TACs na infância e consequente risco de leucemia e tumores cerebrais

Por Vítor CardosoIFE MGF,USF Gualtar

A radiação ionizante das TC implica aumento do risco potencial para cancro, particularmente nas crianças, que são mais radiossensíveis que os adultos. A medula óssea e o cérebro são tecidos altamente radiossensíveis.

Objetivo: Avaliar o risco de tumores cerebrais e leucemia após TC.

Métodos: Estudo de coorte, observacional e retrospetivo. Foram incluídos indivíduos com idades <22 anos sem diagnóstico prévio de cancro, que realizaram TC pelo NHS entre o ano de 1985 e 2002. Os dados relativos à incidência de cancro, mortalidade e follow-up foram recolhidos até 31.Dez.2008. O follow-up para leucemia teve início 2 anos após a primeira TC e 5 anos para os tumores cerebrais.

Resultados: 74 de 178 604 pacientes foram diagnosticados com leucemia e 135 de 176 587 pacientes foram diagnosticados com tumores cerebrais. Observou-se uma associação positiva entre a dose de radiação e tumores cerebrais e leucemias. Comparando com os doentes que receberam uma dose de radiação <5 mGy, o risco relativo de leucemia para pacientes que receberam uma dose cumulativa de ≥30 mGy (dose média 51,13 mGy) foi de 3,18 e o risco relativo de tumores cerebrais de pacientes que receberam uma dose cumulativa de 50-74 mGy (dose média 60,42 mGy) foi 2,82.
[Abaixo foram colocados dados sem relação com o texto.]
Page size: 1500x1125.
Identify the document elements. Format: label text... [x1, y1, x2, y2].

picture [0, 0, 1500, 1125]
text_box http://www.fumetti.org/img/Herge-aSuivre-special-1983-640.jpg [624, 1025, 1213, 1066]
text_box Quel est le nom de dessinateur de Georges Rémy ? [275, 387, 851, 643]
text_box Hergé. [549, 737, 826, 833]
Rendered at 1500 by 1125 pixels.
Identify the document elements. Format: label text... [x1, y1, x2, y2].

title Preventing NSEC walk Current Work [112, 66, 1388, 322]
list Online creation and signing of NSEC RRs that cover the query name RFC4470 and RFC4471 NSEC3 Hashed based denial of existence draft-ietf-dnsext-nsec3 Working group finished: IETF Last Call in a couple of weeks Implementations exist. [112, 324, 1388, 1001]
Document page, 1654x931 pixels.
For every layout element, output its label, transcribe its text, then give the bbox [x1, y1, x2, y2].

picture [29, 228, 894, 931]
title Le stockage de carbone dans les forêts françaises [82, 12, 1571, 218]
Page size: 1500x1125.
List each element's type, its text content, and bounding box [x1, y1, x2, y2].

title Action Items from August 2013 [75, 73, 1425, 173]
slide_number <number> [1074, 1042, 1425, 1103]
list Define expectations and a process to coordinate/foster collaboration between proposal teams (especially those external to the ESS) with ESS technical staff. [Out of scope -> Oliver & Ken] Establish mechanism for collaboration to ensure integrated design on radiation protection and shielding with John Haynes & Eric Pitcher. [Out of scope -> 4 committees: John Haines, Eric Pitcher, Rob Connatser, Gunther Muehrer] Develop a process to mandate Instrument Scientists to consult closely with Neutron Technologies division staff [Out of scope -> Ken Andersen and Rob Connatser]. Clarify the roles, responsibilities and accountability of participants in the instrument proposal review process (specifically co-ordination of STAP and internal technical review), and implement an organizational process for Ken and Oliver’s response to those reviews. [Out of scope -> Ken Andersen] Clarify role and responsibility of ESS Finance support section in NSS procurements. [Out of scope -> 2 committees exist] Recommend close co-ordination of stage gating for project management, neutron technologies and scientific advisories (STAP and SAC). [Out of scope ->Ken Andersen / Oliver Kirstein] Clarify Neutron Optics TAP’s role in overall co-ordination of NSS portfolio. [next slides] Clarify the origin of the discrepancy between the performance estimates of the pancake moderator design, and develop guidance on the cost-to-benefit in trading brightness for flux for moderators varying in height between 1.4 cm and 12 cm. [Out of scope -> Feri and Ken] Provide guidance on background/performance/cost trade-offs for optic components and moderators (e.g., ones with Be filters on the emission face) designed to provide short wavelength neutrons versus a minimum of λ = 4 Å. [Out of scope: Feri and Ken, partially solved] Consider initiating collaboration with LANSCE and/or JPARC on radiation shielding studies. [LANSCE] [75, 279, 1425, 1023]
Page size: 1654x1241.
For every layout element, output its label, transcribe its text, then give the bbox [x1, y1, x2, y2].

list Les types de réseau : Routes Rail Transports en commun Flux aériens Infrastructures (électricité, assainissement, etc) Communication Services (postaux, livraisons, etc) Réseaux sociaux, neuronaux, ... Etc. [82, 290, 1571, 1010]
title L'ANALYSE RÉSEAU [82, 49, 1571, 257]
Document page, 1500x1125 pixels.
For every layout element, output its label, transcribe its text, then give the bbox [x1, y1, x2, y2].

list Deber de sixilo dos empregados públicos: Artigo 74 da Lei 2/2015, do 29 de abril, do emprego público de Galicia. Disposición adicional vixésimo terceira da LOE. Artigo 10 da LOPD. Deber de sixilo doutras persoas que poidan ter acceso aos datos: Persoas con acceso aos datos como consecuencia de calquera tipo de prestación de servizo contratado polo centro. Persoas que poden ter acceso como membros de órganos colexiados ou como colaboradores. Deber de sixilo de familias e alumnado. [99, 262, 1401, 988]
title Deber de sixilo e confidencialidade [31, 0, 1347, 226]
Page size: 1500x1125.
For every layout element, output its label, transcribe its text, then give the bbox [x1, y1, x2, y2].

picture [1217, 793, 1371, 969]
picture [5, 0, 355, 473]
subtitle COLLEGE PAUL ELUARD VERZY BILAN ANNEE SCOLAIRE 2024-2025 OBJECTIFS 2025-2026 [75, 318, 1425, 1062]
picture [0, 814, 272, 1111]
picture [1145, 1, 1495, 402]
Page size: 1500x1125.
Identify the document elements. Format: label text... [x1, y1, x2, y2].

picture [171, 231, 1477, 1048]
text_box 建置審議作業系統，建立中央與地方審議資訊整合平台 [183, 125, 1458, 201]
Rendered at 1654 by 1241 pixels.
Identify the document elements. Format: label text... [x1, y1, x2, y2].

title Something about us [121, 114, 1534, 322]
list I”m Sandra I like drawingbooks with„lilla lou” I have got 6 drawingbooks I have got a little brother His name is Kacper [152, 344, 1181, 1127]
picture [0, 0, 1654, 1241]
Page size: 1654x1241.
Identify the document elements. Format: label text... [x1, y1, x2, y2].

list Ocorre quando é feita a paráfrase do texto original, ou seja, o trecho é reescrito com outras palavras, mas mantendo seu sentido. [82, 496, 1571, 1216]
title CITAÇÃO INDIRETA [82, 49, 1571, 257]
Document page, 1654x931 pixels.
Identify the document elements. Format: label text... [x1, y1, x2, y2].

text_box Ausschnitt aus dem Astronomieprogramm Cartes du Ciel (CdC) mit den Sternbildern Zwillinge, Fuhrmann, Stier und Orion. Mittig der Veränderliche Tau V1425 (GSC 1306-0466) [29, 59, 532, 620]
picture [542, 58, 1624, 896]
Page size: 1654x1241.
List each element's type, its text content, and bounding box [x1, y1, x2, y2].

Discussão: TC em crianças com doses cumulativas de cerca de 50 mGy podem triplicar o risco de leucemia; enquanto doses de cerca de 60 mGy (2-3 TC crânio) podem quase triplicar o risco de tumores cerebrais. Como estes tipos de cancro são relativamente raros, os riscos cumulativos absolutos são pequenos: nos 10 anos após a primeira TC em pacientes com idades <10 anos, estima-se que ocorra um caso a mais de leucemia e um caso a mais de tumor cerebral por 10000 TC ao crânio.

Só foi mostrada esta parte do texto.